## WHAT THIS TASK INVOLVES
Reproduce the material word for word, from its very beginning down through the line containing "For the projects the", and leave the pictures out of your answer.
Start of MATERIAL SHOWN
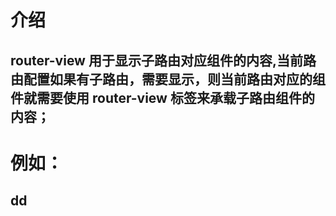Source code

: 
# 介绍
## router-view 用于显示子路由对应组件的内容,当前路由配置如果有子路由，需要显示，则当前路由对应的组件就需要使用 router-view 标签来承载子路由组件的内容；
# 例如：
 ## dd



 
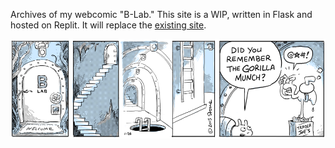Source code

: Archives of my webcomic "B-Lab." This site is a WIP, written in Flask and hosted on Replit. It will replace the [existing site](http://blabcomic.com).

![U-Gene forgets the Gorilla Munch](/static/full2x/gorilla-munch.png)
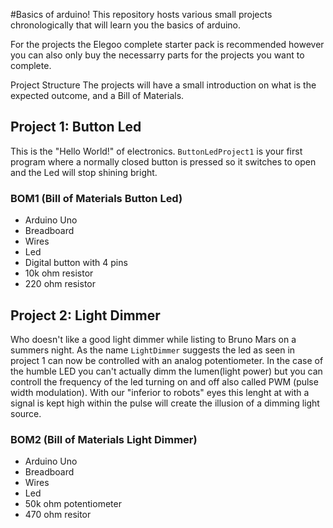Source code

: #Basics of arduino!
This repository hosts various small projects chronologically that will learn you the basics of arduino. 

For the projects the Elegoo complete starter pack is recommended however you can also only buy the necessarry parts for the projects you want to complete.

Project Structure
The projects will have a small introduction on what is the expected outcome, and a Bill of Materials. 


## Project 1: Button Led 
This is the "Hello World!" of electronics. 
`ButtonLedProject1` is your first program where a normally closed button is pressed so it switches to open and the Led will stop shining bright.

### BOM1 (Bill of Materials Button Led)
* Arduino Uno 
* Breadboard 
* Wires
* Led
* Digital button with 4 pins
* 10k ohm resistor 
* 220 ohm resistor 

## Project 2: Light Dimmer
Who doesn't like a good light dimmer while listing to Bruno Mars on a summers night. 
As the name `LightDimmer` suggests the led as seen in project 1 can now be controlled with an analog potentiometer. In the case of the humble LED you can't actually dimm the lumen(light power) but you can controll the frequency of the led turning on and off also called PWM (pulse width modulation). With our "inferior to robots" eyes this lenght at with a signal is kept high within the pulse will create the illusion of a dimming light source. 

### BOM2 (Bill of Materials Light Dimmer)
* Arduino Uno 
* Breadboard
* Wires
* Led
* 50k ohm potentiometer 
* 470 ohm resitor


  


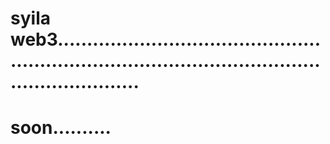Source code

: # syila web3........................................................................................................................
# soon..........
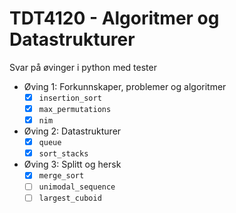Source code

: # TDT4120 - Algoritmer og Datastrukturer

Svar på øvinger i python med tester

- Øving 1: Forkunnskaper, problemer og algoritmer
  - [X] `insertion_sort`
  - [X] `max_permutations`
  - [X] `nim`
- Øving 2: Datastrukturer
  - [X] `queue`
  - [X] `sort_stacks`
- Øving 3: Splitt og hersk
  - [X] `merge_sort`
  - [ ] `unimodal_sequence`
  - [ ] `largest_cuboid`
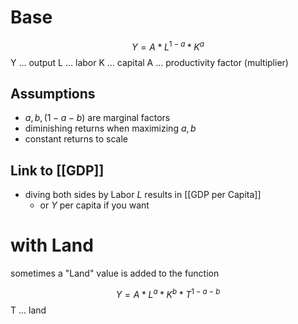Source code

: # Base
$$Y = A * L^{1-a} * K^{a}$$
Y ... output
L ... labor
K ... capital
A ... productivity factor (multiplier)

## Assumptions
- $a,b,(1-a-b)$ are marginal factors
- diminishing returns when maximizing $a,b$
- constant returns to scale

## Link to [[GDP]]
- diving both sides by Labor $L$ results in [[GDP per Capita]]
	- or $Y$ per capita if you want
	
# with Land
sometimes a "Land" value is added to the function

$$Y = A * L^{a} * K^{b} * T^{1-a-b}$$
T ... land


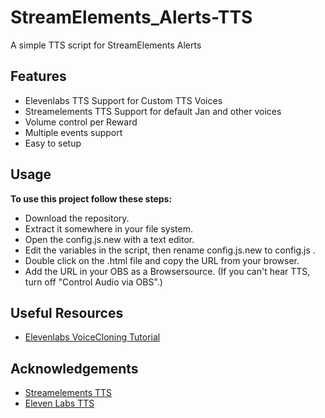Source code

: # StreamElements_Alerts-TTS
A simple TTS script for StreamElements Alerts

## Features

- Elevenlabs TTS Support for Custom TTS Voices
- Streamelements TTS Support for default Jan and other voices
- Volume control per Reward
- Multiple events support
- Easy to setup


## Usage
**To use this project follow these steps:**

  - Download the repository.
  - Extract it somewhere in your file system.
  - Open the config.js.new with a text editor.
  - Edit the variables in the script, then rename config.js.new to config.js .
  - Double click on the .html file and copy the URL from your browser.
  - Add the URL in your OBS as a Browsersource. (If you can't hear TTS, turn off "Control Audio via OBS".)

## Useful Resources
- [Elevenlabs VoiceCloning Tutorial](https://www.youtube.com/watch?v=oD0ADULb_2w)

## Acknowledgements

 - [Streamelements TTS](https://streamelements.com/)
 - [Eleven Labs TTS](https://beta.elevenlabs.io/)
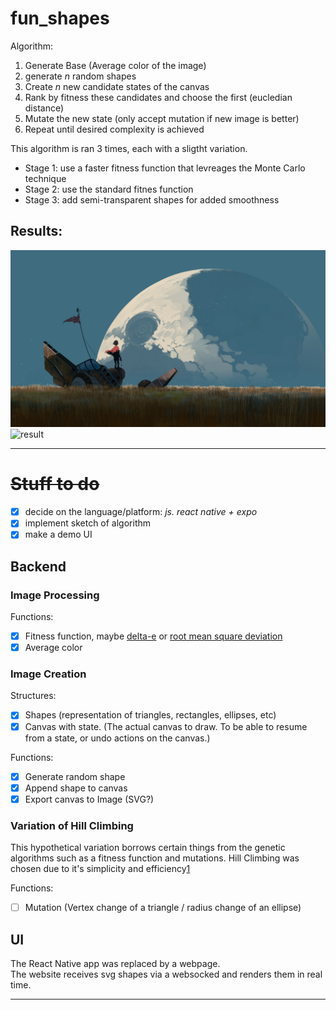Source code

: 
# fun_shapes

Algorithm:
1. Generate Base (Average color of the image)
2. generate *n* random shapes
3. Create *n* new candidate states of the canvas
4. Rank by fitness these candidates and choose the first (eucledian distance)
5. Mutate the new state (only accept mutation if new image is better)
6. Repeat until desired complexity is achieved

This algorithm is ran 3 times, each with a sligtht variation.

- Stage 1: use a faster fitness function that levreages the Monte Carlo technique
- Stage 2: use the standard fitnes function
- Stage 3: add semi-transparent shapes for added smoothness

## Results:

![input image](./server/img_test/in.png)
![result](.server/img_res/in_20240416_185948.png )

---

# ~~Stuff to do~~

- [x] decide on the language/platform: *js. react native + expo*
- [x] implement sketch of algorithm
- [x] make a demo UI

## Backend

### Image Processing

Functions:
- [x] Fitness function, maybe [delta-e][1] or [root mean square deviation][2]
- [x] Average color

### Image Creation

Structures:
- [x] Shapes (representation of triangles, rectangles, ellipses, etc)
- [x] Canvas with state. (The actual canvas to draw. To be able to resume from a state, or undo actions on the canvas.)

Functions:
- [x] Generate random shape
- [x] Append shape to canvas
- [x] Export canvas to Image (SVG?)

### Variation of Hill Climbing

This hypothetical variation borrows certain things from the genetic algorithms such as a fitness function and mutations.
Hill Climbing was chosen due to it's simplicity and efficiency[1]

Functions:
- [ ] Mutation (Vertex change of a triangle / radius change of an ellipse)

## UI

The React Native app was replaced by a webpage.  
The website receives svg shapes via a websocked and renders them in real time.

---

[1]: http://zschuessler.github.io/DeltaE/learn/
[2]: https://en.wikipedia.org/wiki/Root-mean-square_deviation
[3]: https://sci-hub.st/10.1109/HICSS.1993.284069

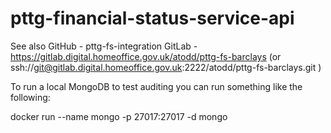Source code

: # pttg-financial-status-service-api


See also
GitHub - pttg-fs-integration
GitLab - https://gitlab.digital.homeoffice.gov.uk/atodd/pttg-fs-barclays
       (or ssh://git@gitlab.digital.homeoffice.gov.uk:2222/atodd/pttg-fs-barclays.git )

To run a local MongoDB to test auditing you can run something like the following:

docker run --name mongo -p 27017:27017 -d mongo
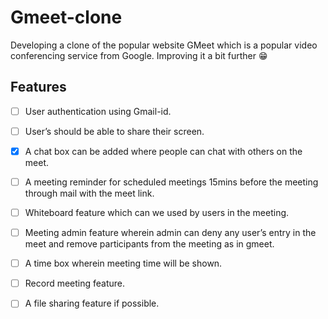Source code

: # Gmeet-clone
 Developing a clone of the popular website GMeet which is a popular video conferencing service from Google. Improving it a bit further 😁


## Features 
- [ ] User authentication using Gmail-id.
- [ ] User’s should be able to share their screen.
- [x] A chat box can be added where people can chat with others on the meet.
- [ ] A meeting reminder for scheduled meetings 15mins before the meeting through mail with the meet link.
- [ ] Whiteboard feature which can we used by users in the meeting.
- [ ] Meeting admin feature wherein admin can deny any user’s entry in the meet and remove participants from the meeting as in gmeet.
- [ ] A time box wherein meeting time will be shown.
- [ ]  Record meeting feature.
- [ ] A file sharing feature if possible.

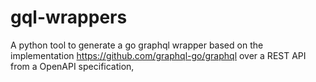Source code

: # gql-wrappers
A python tool to generate a go graphql wrapper based on the implementation https://github.com/graphql-go/graphql over a REST API from a OpenAPI specification,
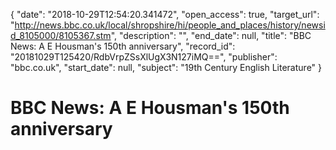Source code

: {
  "date": "2018-10-29T12:54:20.341472", 
  "open_access": true, 
  "target_url": "http://news.bbc.co.uk/local/shropshire/hi/people_and_places/history/newsid_8105000/8105367.stm", 
  "description": "", 
  "end_date": null, 
  "title": "BBC News: A E Housman's 150th anniversary", 
  "record_id": "20181029T125420/RdbVrpZSsXlUgX3N127iMQ==", 
  "publisher": "bbc.co.uk", 
  "start_date": null, 
  "subject": "19th Century English Literature"
}

# BBC News: A E Housman's 150th anniversary

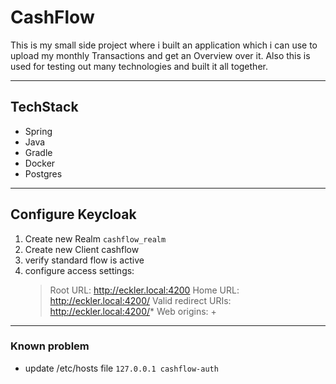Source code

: # CashFlow

This is my small side project where i built an application which i can use to upload my monthly Transactions and get an Overview over it.
Also this is used for testing out many technologies and built it all together.

---

## TechStack

- Spring
- Java
- Gradle
- Docker
- Postgres

---

## Configure Keycloak

1. Create new Realm `cashflow_realm`
2. Create new Client cashflow
3. verify standard flow is active
4. configure access settings:
   > Root URL: <http://eckler.local:4200>
   > Home URL: <http://eckler.local:4200/>
   > Valid redirect URIs: <http://eckler.local:4200/>\*
   > Web origins: +

---

### Known problem

- update /etc/hosts file
  `127.0.0.1 cashflow-auth`
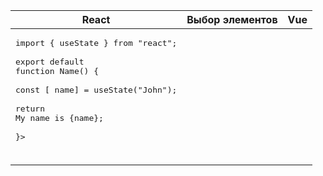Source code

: 

| React                                                                                                                                                                                     | Выбор элементов | Vue                                                                                                                                                                                            |
| ----------------------------------------------------------------------------------------------------------------------------------------------------------------------------------------- | --------------- | ---------------------------------------------------------------------------------------------------------------------------------------------------------------------------------------------- |
| <pre>import { useState } from "react";<br><br>export default function Name() {<br><br>const [ name] = useState("John");<br><br>return <span>My name is {name}</span>;<br><br>}></pre><br> |                 | <pre><br><script setup><br><br>import {ref} from 'vue';<br><br>const name = ref('John');<br><br></script><br><br><template><br><br><span>My name is {{ name }}</span><br><br></template></pre> |


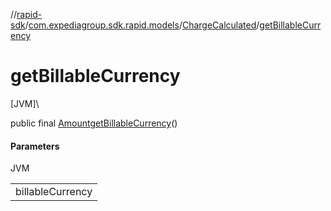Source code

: //[rapid-sdk](../../../index.md)/[com.expediagroup.sdk.rapid.models](../index.md)/[ChargeCalculated](index.md)/[getBillableCurrency](get-billable-currency.md)

# getBillableCurrency

[JVM]\

public final [Amount](../-amount/index.md)[getBillableCurrency](get-billable-currency.md)()

#### Parameters

JVM

| |
|---|
| billableCurrency |
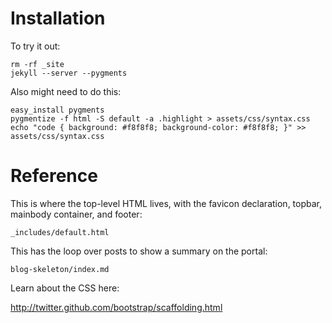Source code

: # Installation

To try it out:

    rm -rf _site
    jekyll --server --pygments

Also might need to do this:

    easy_install pygments
    pygmentize -f html -S default -a .highlight > assets/css/syntax.css
    echo "code { background: #f8f8f8; background-color: #f8f8f8; }" >> assets/css/syntax.css

# Reference

This is where the top-level HTML lives, with the favicon declaration, topbar, mainbody container, and footer:

    _includes/default.html

This has the loop over posts to show a summary on the portal:

    blog-skeleton/index.md

Learn about the CSS here:

http://twitter.github.com/bootstrap/scaffolding.html
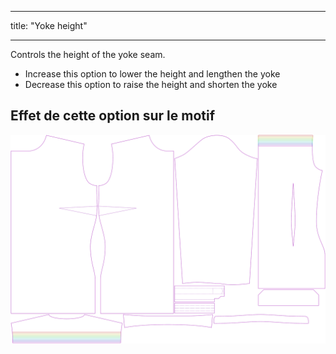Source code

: - - -
title: "Yoke height"
- - -

Controls the height of the yoke seam.

- Increase this option to lower the height and lengthen the yoke
- Decrease this option to raise the height and shorten the yoke

## Effet de cette option sur le motif

![Cette image montre l'effet de cette option en superposant plusieurs variantes qui ont une valeur différente pour cette option](simone_yokeheight_sample.svg "Effet de cette option sur le modèle")
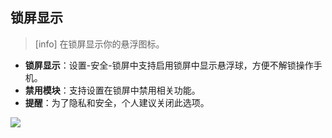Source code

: ## 锁屏显示
>[info] 在锁屏显示你的悬浮图标。

* **锁屏显示**：设置-安全-锁屏中支持启用锁屏中显示悬浮球，方便不解锁操作手机。
* **禁用模块**：支持设置在锁屏中禁用相关功能。
* **提醒**：为了隐私和安全，个人建议关闭此选项。

![](http://ww1.sinaimg.cn/large/6b1dd0a7ly1fzr9il0ernj20u01hc4qp.jpg)
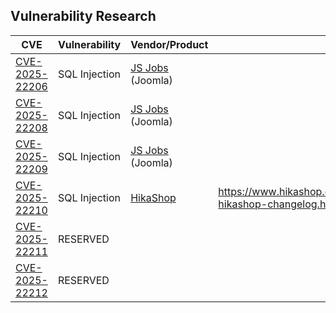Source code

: ## Vulnerability Research

| CVE | Vulnerability | Vendor/Product | Reference |
|-----|--------------|----------------|-----------|
| [CVE-2025-22206](https://www.cve.org/CVERecord?id=CVE-2025-22206) | SQL Injection | [JS Jobs](https://extensions.joomla.org/extension/js-jobs/) (Joomla) |  |
| [CVE-2025-22208](https://www.cve.org/CVERecord?id=CVE-2025-22208) | SQL Injection | [JS Jobs](https://extensions.joomla.org/extension/js-jobs/) (Joomla) |  |
| [CVE-2025-22209](https://www.cve.org/CVERecord?id=CVE-2025-22209) | SQL Injection | [JS Jobs](https://extensions.joomla.org/extension/js-jobs/) (Joomla) |  |
| [CVE-2025-22210](https://www.cve.org/CVERecord?id=CVE-2025-22210) | SQL Injection | [HikaShop](https://extensions.joomla.org/extension/hikashop/) | https://www.hikashop.com/support/documentation/56-hikashop-changelog.html |
| [CVE-2025-22211](https://www.cve.org/CVERecord?id=CVE-2025-22211) | RESERVED | |  |
| [CVE-2025-22212](https://www.cve.org/CVERecord?id=CVE-2025-22212) | RESERVED | |  |
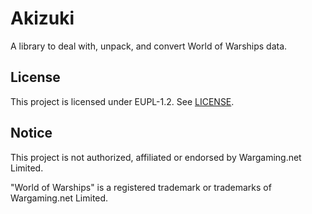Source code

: <!--
SPDX-FileCopyrightText: 2025 Legiayayana

SPDX-License-Identifier: EUPL-1.2
-->

# Akizuki

A library to deal with, unpack, and convert World of Warships data.

## License

This project is licensed under EUPL-1.2. See [LICENSE](LICENSE).

## Notice

This project is not authorized, affiliated or endorsed by Wargaming.net Limited.

"World of Warships" is a registered trademark or trademarks of Wargaming.net Limited.
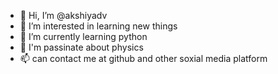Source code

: - 👋 Hi, I’m @akshiyadv
- 👀 I’m interested in learning new things
- 🌱 I’m currently learning python 
- 💞️ I'm passinate about physics
- 📫 can contact me at github and other soxial media platform

<!---
akshiyadv/akshiyadv is a ✨ special ✨ repository because its `README.md` (this file) appears on your GitHub profile.
You can click the Preview link to take a look at your changes.
--->
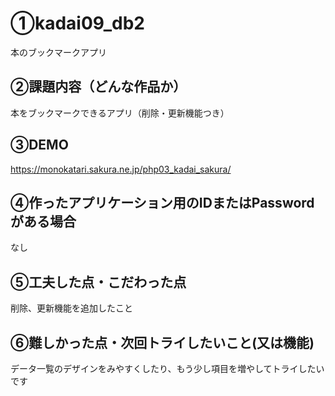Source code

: # ①kadai09_db2
本のブックマークアプリ

## ②課題内容（どんな作品か）
本をブックマークできるアプリ（削除・更新機能つき）

## ③DEMO
https://monokatari.sakura.ne.jp/php03_kadai_sakura/

## ④作ったアプリケーション用のIDまたはPasswordがある場合
なし

## ⑤工夫した点・こだわった点
削除、更新機能を追加したこと

## ⑥難しかった点・次回トライしたいこと(又は機能)
データ一覧のデザインをみやすくしたり、もう少し項目を増やしてトライしたいです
End of MATERIAL SHOWN
## WRITTEN SOLUTION
Source code

: 
# 介绍
## router-view 用于显示子路由对应组件的内容,当前路由配置如果有子路由，需要显示，则当前路由对应的组件就需要使用 router-view 标签来承载子路由组件的内容；
# 例如：
 ## dd



 
Source code

: Archives of my webcomic "B-Lab." This site is a WIP, written in Flask and hosted on Replit. It will replace the [existing site](http://blabcomic.com).

![U-Gene forgets the Gorilla Munch](/static/full2x/gorilla-munch.png)
Source code

: #Basics of arduino!
This repository hosts various small projects chronologically that will learn you the basics of arduino. 

For the projects the Elegoo complete starter pack is recommended however you can also only buy the necessarry parts for the projects you want to complete.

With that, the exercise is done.